The spokesperson also indicated that heavy investments in salary might hamper the paper’s investment in journalism.
A strike among writers may be imminent if the two sides are not able to come to an agreement, according to another Time’s reporter.
“I think people feel that management doesn’t listen unless everybody is beside themselves and ready to walk out the door, so if that’s what it’s going to take, then that’s what it’s going to take,” Florida-based correspondent, Frances Robles, told the Insider.
However, Robles did mention that she does not wish to go on strike and hopes an agreement can be reached.
The last time there was a salary increase for union members was in March 2020, with the previous union contract expiring last year in March.
While union members from the Times want an eight percent raise, this year’s national average annual salary increase was documented at 4.8 percent, the highest pay hike for workers in a decade, according to Pearl Meyer. However, inflation was recorded at 8.3 percent in August, far outpacing the average annual salary increase.
The negotiations between management and the union are causing headaches within the Times‘ newsroom, with one anonymous editor telling the Insider, “It’s not a distraction, it’s the distraction.”

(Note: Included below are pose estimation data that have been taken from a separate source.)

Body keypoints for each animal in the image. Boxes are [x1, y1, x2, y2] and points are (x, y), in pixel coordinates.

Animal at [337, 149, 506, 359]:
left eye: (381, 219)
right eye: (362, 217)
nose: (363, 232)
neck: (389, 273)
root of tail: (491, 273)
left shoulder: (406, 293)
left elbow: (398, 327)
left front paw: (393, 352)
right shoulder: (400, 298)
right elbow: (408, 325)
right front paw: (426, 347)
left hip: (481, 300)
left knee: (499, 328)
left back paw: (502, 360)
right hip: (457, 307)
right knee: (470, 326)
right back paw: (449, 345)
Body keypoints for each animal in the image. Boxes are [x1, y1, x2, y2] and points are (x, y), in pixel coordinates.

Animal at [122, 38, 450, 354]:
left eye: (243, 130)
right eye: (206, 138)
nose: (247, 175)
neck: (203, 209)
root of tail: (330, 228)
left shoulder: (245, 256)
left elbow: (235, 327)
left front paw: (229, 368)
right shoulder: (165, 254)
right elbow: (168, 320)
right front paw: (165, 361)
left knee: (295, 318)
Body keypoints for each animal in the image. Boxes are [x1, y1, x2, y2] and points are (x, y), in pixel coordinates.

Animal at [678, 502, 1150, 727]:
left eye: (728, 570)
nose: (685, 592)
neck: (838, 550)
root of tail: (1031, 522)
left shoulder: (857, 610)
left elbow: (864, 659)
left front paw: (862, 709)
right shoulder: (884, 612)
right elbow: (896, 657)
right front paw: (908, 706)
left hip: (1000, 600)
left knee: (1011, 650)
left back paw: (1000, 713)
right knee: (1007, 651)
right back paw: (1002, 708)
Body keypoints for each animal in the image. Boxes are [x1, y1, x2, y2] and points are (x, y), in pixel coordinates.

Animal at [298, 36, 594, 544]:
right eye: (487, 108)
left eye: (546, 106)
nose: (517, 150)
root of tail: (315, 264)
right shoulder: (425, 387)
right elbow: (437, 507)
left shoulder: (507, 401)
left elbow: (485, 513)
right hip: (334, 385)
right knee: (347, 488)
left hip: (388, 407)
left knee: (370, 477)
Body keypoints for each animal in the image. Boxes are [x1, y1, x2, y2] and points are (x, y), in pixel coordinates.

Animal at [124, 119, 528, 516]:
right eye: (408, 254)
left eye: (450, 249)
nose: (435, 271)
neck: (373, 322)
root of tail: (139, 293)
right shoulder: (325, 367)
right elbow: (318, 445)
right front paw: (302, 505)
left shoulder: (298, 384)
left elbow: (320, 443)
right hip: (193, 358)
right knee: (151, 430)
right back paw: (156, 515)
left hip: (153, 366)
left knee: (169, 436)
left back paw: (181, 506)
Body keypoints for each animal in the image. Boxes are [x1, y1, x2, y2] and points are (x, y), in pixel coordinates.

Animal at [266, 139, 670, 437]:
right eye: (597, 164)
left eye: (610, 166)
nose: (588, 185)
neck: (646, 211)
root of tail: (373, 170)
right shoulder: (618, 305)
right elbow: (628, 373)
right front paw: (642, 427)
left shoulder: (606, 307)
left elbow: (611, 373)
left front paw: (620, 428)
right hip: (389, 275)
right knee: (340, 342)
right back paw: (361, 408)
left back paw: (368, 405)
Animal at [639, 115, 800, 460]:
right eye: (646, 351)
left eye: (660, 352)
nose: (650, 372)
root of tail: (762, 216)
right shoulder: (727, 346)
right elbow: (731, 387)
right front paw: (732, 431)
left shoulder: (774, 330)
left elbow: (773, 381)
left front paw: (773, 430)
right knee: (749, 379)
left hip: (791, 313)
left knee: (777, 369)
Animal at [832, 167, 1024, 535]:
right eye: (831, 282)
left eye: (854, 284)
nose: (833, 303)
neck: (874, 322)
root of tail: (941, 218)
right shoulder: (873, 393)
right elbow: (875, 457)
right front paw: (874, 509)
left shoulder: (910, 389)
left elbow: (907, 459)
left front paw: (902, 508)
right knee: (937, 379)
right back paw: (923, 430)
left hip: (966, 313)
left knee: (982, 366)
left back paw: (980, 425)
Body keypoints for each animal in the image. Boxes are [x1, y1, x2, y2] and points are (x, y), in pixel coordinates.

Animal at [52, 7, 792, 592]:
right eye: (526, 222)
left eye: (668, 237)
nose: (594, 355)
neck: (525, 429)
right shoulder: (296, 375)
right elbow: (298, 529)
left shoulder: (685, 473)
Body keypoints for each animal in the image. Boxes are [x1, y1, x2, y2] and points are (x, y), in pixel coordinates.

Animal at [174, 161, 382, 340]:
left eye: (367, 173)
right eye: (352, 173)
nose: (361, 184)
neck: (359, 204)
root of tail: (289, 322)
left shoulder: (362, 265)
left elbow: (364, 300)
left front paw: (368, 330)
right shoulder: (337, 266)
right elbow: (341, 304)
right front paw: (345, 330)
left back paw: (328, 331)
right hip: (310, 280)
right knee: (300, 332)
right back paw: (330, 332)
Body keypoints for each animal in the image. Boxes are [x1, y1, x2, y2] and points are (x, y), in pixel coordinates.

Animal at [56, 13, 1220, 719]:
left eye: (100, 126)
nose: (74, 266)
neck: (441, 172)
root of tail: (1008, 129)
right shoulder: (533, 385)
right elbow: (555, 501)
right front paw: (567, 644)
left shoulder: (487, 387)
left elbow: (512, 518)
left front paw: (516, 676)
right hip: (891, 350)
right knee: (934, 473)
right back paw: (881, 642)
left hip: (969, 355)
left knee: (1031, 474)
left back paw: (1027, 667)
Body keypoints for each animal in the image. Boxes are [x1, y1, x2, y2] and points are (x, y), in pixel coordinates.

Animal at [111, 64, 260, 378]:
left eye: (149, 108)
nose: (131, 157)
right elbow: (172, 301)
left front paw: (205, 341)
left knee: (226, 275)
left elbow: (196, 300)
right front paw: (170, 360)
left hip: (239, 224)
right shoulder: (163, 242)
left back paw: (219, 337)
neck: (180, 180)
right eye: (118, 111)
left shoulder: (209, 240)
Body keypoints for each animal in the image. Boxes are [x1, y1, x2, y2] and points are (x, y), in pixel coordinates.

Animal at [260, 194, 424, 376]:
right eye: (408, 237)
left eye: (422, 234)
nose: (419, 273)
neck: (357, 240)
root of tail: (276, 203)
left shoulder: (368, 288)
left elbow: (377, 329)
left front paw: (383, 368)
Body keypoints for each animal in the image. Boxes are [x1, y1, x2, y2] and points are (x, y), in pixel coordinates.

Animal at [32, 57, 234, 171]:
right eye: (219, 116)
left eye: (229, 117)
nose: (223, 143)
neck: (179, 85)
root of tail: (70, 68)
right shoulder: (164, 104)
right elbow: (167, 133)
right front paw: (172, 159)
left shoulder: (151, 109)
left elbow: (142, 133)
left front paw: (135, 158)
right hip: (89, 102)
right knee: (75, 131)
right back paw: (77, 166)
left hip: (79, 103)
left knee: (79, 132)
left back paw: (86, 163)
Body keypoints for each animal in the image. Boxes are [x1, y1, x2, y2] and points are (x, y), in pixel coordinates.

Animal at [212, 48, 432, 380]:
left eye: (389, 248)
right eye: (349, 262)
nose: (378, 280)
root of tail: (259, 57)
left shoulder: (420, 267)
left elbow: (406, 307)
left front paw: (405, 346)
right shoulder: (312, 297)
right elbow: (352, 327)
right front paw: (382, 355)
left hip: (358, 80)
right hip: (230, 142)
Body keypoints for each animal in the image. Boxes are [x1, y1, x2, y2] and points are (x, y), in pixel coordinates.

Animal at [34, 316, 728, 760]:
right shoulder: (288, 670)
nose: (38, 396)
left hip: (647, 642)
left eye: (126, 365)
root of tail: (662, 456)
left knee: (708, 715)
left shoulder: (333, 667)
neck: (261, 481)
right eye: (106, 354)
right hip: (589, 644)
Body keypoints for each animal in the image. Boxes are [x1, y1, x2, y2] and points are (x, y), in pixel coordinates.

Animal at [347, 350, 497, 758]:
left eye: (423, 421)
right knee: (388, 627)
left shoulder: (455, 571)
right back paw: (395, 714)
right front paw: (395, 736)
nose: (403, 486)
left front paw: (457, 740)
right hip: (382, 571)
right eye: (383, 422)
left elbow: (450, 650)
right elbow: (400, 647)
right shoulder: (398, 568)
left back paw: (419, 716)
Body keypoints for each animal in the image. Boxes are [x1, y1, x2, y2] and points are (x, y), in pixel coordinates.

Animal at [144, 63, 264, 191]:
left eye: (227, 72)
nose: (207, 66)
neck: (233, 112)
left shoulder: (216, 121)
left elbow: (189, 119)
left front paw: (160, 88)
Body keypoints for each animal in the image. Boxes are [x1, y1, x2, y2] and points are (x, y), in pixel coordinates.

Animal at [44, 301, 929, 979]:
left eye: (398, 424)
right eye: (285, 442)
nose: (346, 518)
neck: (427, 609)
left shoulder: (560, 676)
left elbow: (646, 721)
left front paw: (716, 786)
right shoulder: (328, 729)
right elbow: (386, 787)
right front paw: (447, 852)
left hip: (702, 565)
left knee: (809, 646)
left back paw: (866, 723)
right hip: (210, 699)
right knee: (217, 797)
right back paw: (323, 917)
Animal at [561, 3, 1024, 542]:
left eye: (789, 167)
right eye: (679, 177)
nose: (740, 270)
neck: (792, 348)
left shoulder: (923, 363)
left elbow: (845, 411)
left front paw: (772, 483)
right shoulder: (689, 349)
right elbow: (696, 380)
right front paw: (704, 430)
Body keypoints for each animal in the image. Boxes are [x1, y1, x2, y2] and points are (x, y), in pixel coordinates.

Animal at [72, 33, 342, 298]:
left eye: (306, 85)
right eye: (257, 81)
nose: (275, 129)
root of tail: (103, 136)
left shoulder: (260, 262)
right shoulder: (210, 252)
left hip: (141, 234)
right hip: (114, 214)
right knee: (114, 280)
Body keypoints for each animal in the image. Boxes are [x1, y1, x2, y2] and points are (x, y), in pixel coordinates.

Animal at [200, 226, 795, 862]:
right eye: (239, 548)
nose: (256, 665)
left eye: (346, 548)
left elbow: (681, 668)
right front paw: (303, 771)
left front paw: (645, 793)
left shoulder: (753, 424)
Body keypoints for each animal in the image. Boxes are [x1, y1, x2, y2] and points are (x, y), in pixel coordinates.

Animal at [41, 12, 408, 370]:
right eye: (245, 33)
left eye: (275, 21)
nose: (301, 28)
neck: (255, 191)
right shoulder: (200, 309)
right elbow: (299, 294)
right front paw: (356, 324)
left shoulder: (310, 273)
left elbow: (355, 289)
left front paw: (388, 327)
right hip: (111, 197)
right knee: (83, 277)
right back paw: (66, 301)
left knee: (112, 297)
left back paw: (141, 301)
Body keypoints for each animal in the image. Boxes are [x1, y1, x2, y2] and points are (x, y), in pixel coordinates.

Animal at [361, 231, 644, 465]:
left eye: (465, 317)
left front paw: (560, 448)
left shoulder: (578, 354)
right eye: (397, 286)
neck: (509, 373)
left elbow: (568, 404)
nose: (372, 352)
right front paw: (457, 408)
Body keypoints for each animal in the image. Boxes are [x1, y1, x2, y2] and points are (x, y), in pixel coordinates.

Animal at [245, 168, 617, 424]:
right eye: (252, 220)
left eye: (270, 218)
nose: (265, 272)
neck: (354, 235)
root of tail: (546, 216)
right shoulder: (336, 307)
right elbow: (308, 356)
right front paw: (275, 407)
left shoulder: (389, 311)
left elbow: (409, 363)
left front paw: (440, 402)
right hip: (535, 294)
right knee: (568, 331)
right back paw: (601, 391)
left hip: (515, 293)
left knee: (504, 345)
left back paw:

It is the latest distraction between the two parties after more than 1,300 employees at the Times signed a pledge vowing not to return to the office after the paper demanded they do so for three days a week, Breitbart News reported. The employees insisted they be given a wage increase to manage the rise in inflation.
The union also recently accused the paper of giving non-white employees lower job performance reviews compared to white colleagues, Breitbart News reported.